Case ID: ga-app_7/html/0136-01.html
Source: Caselaw Access Project
Author: {"author": "Russell, J.", "license": "Public Domain", "url": "https://static.case.law/"}
Date Created: 2024-08-24T03:29:51.129683

1878.
    HAMILTON & PRITCHETT v. JENKINS et al.
    
    The controlling question in this ease was one as to which the evidence was conflicting; the charge of the judge was free from material error, and was sufficiently comprehensive (in the absence of written requests for more specific instructions) to give the jury an accurate idea of the issues and the law involved; and there is no reason for reversing the judgment refusing a new trial.
    Complaint; from city court of Sylvester — Judge Williamson. March 27, 1909.
    Argued June 24,
    Decided December 10, 1910.
    
      Marie Tison, Perry & Tipton, for plaintiffs.
    
      Claude Payton, for defendants.
   Russell, J.

Hamilton & Pritchett sued Pomp Jenkins and Mattie Jenkins on an account for groceries, clothing, and other articles which are clearly within the territory of necessaries. The defendants are husband and wife; and, according to their testimony, the husband went to the store of the plaintiffs and wanted to open an account for supplies for himself and his family. The defendants refused to open the account,' unless he would get an agreement from his wife to stand security for him. She owned a small farm and worked on it with her children, and the husband worked at a turpentine still. The husband then went away and got his wife and returned to the store, and she agreed that if the plaintiffs would open an account with her husband for supplies needed by the family during the year, she would pay whatever amount he failed to pay. It was understood that the husband would mahe payments on the account out of his wages, from time to time, and, if anything remained unpaid at the end of the year, the wife would pay it out of the crops which she and the children made on her farm. The plaintiffs denied this evidence, and said, that they refused to open an account with the husband; that they expressly told the wife, at'the time, that they were looking to her for payment; and that she was an original promisor and so understood at the time. The jury brought in a verdict against the husband alone. The plaintiffs except to the overruling of their motion for a new trial, which, besides the general grounds, contains merely assignments of error upon the charge pf the judge.
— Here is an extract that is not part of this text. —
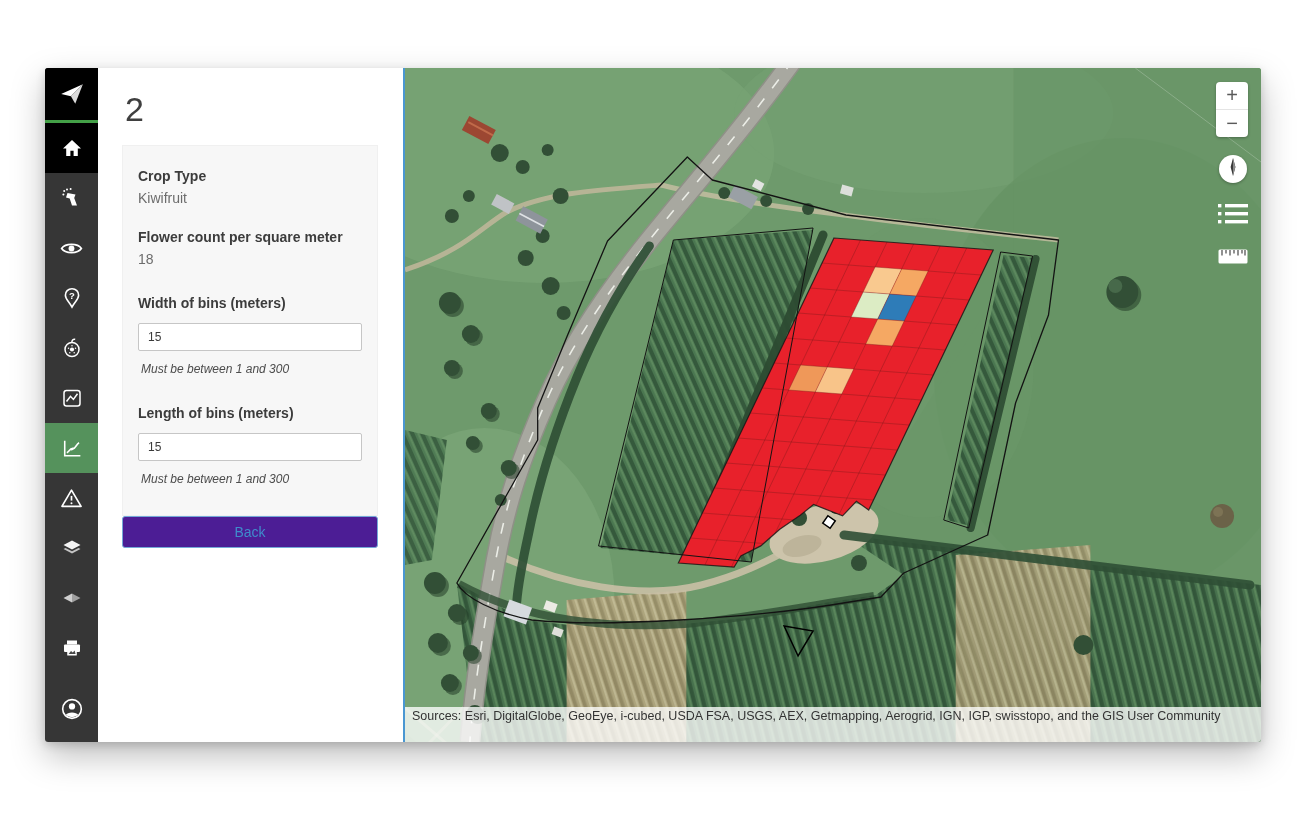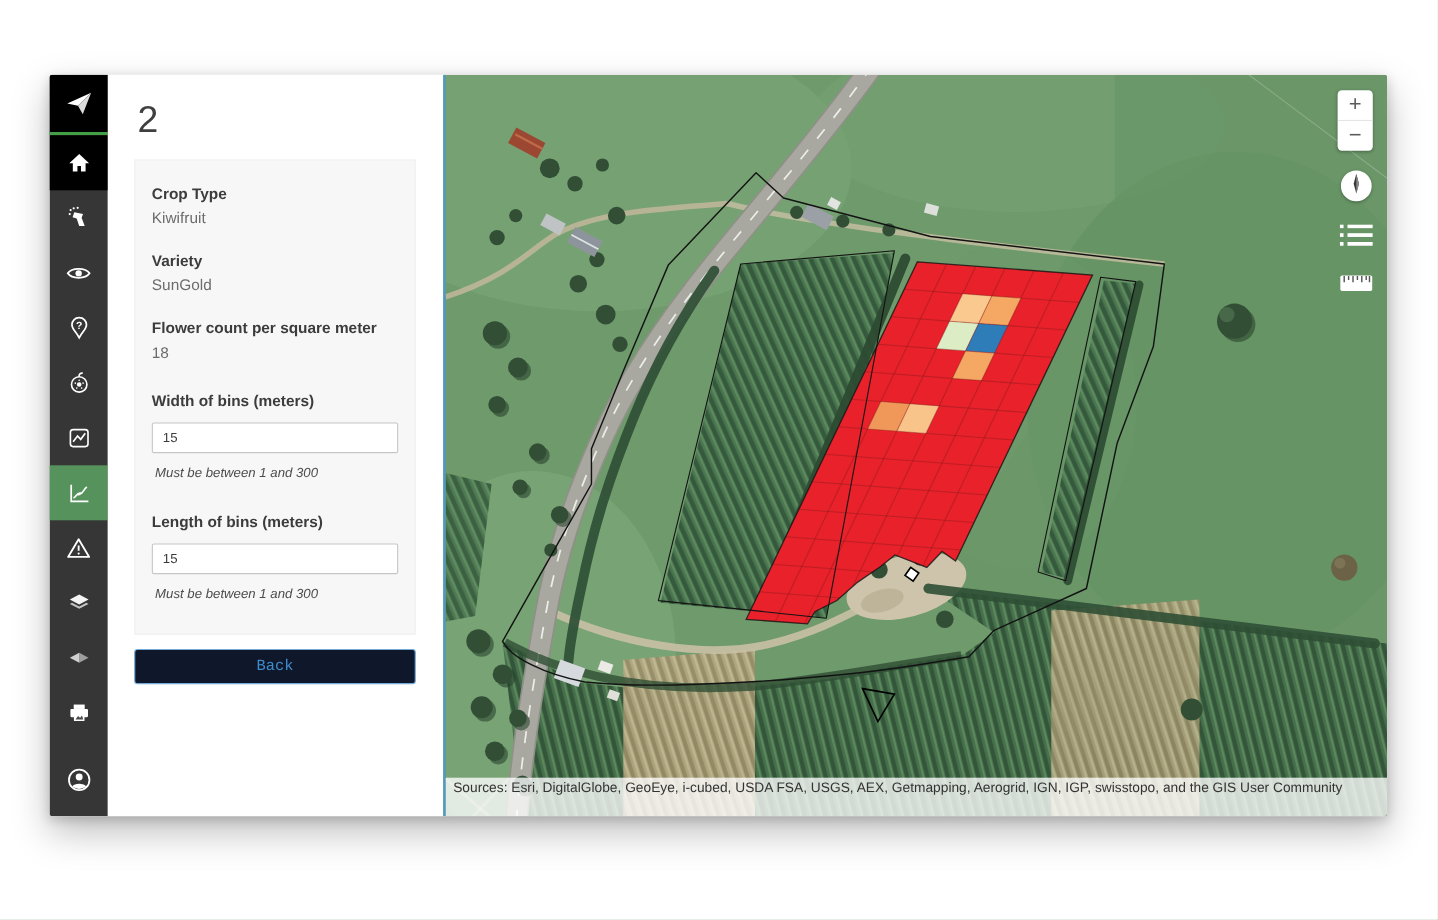"Variety" div.field { html: <div> <div>Variety</div> <div>SunGold</div> </div> -> none }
The judge charged the jury as follows: “The law in this State is that the wife is not bound when she goes security for her husband’s debt; that she can not be made to pay her husband’s debt; her husband being the head of the family, and being, under the law, responsible' for all necessaries and supplies absolutely necessary that the family need. The issue in this case for you to decide is whether or not this account, these goods, and this account was made by her; whether she is the contracting party with Hamilton & Pritchett, or whether her husband is the contracting party, and she is the security for her husband’s debt. This is the issue for you to pass upon and which controls this case.” It is insisted that this charge excluded a contention made by the plaintiffs that both the husband and the wife were bound for the debt on the theory that they had made an original joint obligation to pay for the supplies. The pleadings in the case were very méagre, and if the plaintiffs desired a more detailed instruction upon their contentions, they should have submitted written requests to that effect. Macon R. Co. v. Joyner, 139 Ga. 683 (59 S. E. 903); Millen R. Co. v. Allen, 130 Ga. 658 (61 S. E. 541). The judge correctly stated the one controlling issue in the case. It is doubtful, in any event, whether the charge as given was not more favorable to the plaintiffs than it would have been if the additional contention had been stated to the jury as an issue; for the reason that, under the charge as given, if the jury believed that the wife was an original promisor, either jointly with the husband or in her individual capacity, they would have brought in a verdict against her.

The case turned on a pure and simple question of fact, as to which there was evidence which would have authorized a finding either way; and the charge, in the absence of written requests, sufficiently stated to the jury the issues- and the law governing the transaction; and we see no reason for reversing the judgment refusing a new trial. Judgment affirmed.